══ BRANO SCELTO

L’INTERVENTO. Enel, Human Company a Porto Tolle e a Corigliano Rossano? Il futuro si chiama turismo

Ha fatto centro il mio ragionamento ad alta voce sulle falle della fusione(?). In caso affermativo ne sono lieto, specie se potrà servire a ricordarci che c’è una legge regionale, la 2/2018, un ordine del giorno che poneva a carico della regione una serie di oneri non onorati da Oliverio prima e dagli altri dopo. Un impegno sparito nei cassetti della regione e che nessuno ritrova.

Ci sono però sul terreno(letteralmente) alcune questioni che il terzo comune della Calabria deve mettere sul tappeto: Centrale Enel.. A Porto Tolle entro fine anno ci sarà l’inizio delle demolizioni con la realizzazione del progetto Delta Farm,per la rinascita dell’ex Centrale Enel di Polesine Camerini, da sito industriale ad avveniristico villaggio turistico. Non un semplice villaggio vacanze, ma una struttura ricettiva da migliaia di persone, e centinaia posti di lavoro, che dovrebbe costruire Human Company, colosso del turismo all’aria aperta, al posto di quel che era la centrale più grande d’Italia. Bene, bravi, bis, esatto bis perché Rossano deve seguire quella via, non inseguire altri sogni su eolico, podolico, rupestre, bruno alpino ecc. ecc. e se qualche imbecille osserverà che quella centrale è stata venduta, Enel comunque ha investito sul più grande sito da dismettere dopo Montalto di Castro (Viterbo), impegnandosi a smantellare l’impianto, all’infuori dei 250 metri di ciminiera che ad oggi rappresentano un esempio di archeologia industriale.

════
══ DATI REGISTRATI

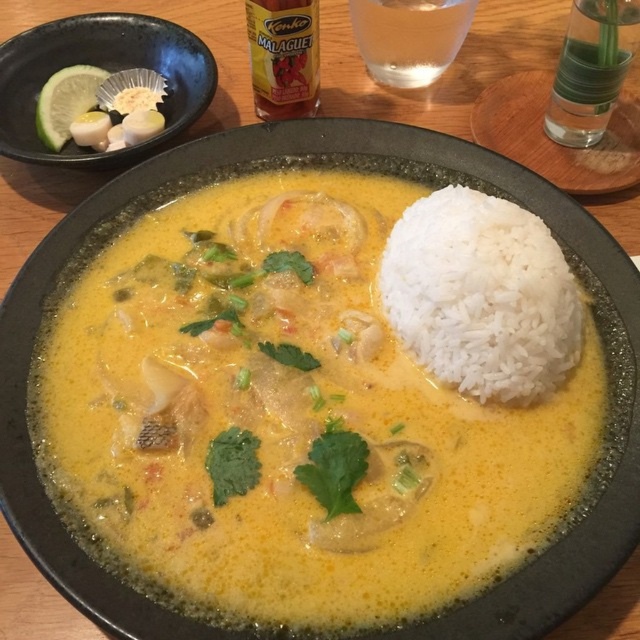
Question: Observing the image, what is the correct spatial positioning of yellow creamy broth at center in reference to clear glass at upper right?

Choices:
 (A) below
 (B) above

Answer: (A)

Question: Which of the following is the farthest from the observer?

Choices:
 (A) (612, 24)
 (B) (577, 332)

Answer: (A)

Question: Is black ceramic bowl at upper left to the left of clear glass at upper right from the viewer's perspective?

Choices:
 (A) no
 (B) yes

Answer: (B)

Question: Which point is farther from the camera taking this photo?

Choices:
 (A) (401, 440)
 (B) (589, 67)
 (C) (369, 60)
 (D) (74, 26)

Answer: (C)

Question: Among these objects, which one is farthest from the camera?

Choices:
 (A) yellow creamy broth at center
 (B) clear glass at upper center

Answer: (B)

════
══ DATI REGISTRATI

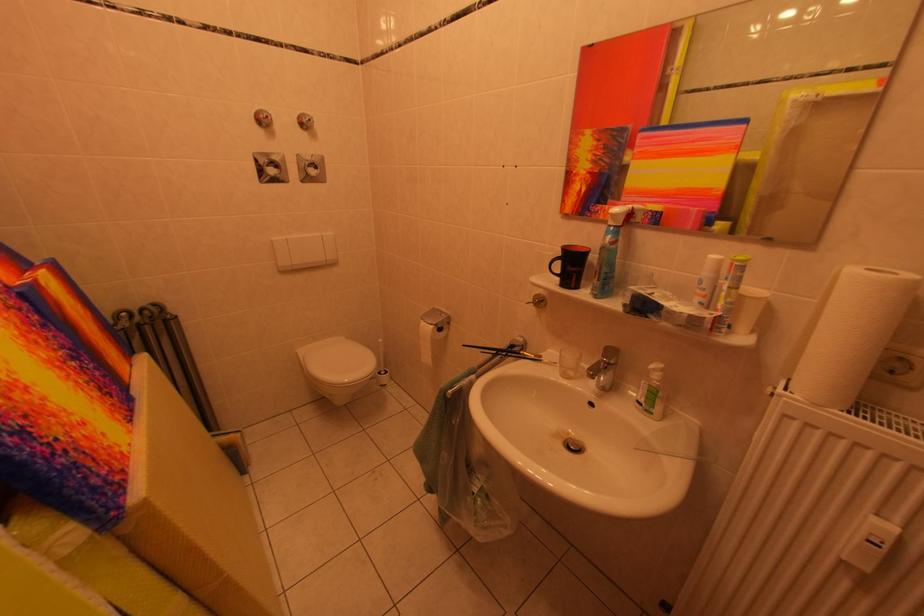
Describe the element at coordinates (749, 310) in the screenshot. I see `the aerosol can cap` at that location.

════

#### COMPITI DELL'ESERCIZIO
[1] Nel brano sulla centrale Enel, come si chiama il progetto per la rinascita dell'ex centrale di Polesine Camerini?
[2] Ricopia dal brano sulla centrale Enel il passo che comincia con le parole «Ha fatto centro» e si ferma dopo le parole «che nessuno ritrova.».
[3] Continua il brano sulla riconversione della centrale Enel dopo l'ultima frase riportata.

#### SOLUZIONI
[1] Delta Farm.

[2]
Ha fatto centro il mio ragionamento ad alta voce sulle falle della fusione(?). In caso affermativo ne sono lieto, specie se potrà servire a ricordarci che c’è una legge regionale, la 2/2018, un ordine del giorno che poneva a carico della regione una serie di oneri non onorati da Oliverio prima e dagli altri dopo. Un impegno sparito nei cassetti della regione e che nessuno ritrova.

[3]
Ospedali:

Giannettasio, provate ad andare in otorino, in chirurgia, che hanno medici che resistono, che danno servizi di qualità al territorio, cercate di capire le attrezzature disponibili, i turni che sopportano. Ah, giorni fa, mentre ero al secondo piano (mi pare) dietro una transenna osannante lavori di ristrutturazione dell’Utic, un anziano faceva pipì. Alla mia vista si è scusato ma non aveva trovato un bagno. Storie impossibili che scendendo diventano viaggio nei gironi infernali, con un pronto soccorso che chiede soccorso per carenza di uomini e mezzi. Le voci agitate che si sentono a volte, raccontano turni massacranti e gente che protesta. Al Compagna un pronto soccorso fai da te, con medici in prima linea e cittadini esasperati.Poi di giorno ci sono le passerelle, il tutto condito con 4 parlamentari che si felicitano per la parità di genere, piuttosto che per le luci al porto ecc. ecc.

Depurazione:

Quando arrivarono a Rossano e poi a Corigliano 14 milioni di euro di fondi europei, al posto di ascensori per la luna, lampioni da settemila euro e piazzette fatte, disfatte e rifatte, si sarebbe potuto porre mano alla depurazione ma seriamente. Ed oggi esiste un progetto al quale andrebbe inserito il turbo. Evito di esprimermi sulla SS. 106, ci sono tuttologi che lo fanno, gente che muove le labbra per sentirsi viva. Si tenga fede ai progetti ed agli impegni assunti, piuttosto che cercare pretesti per mandare a monte tutto.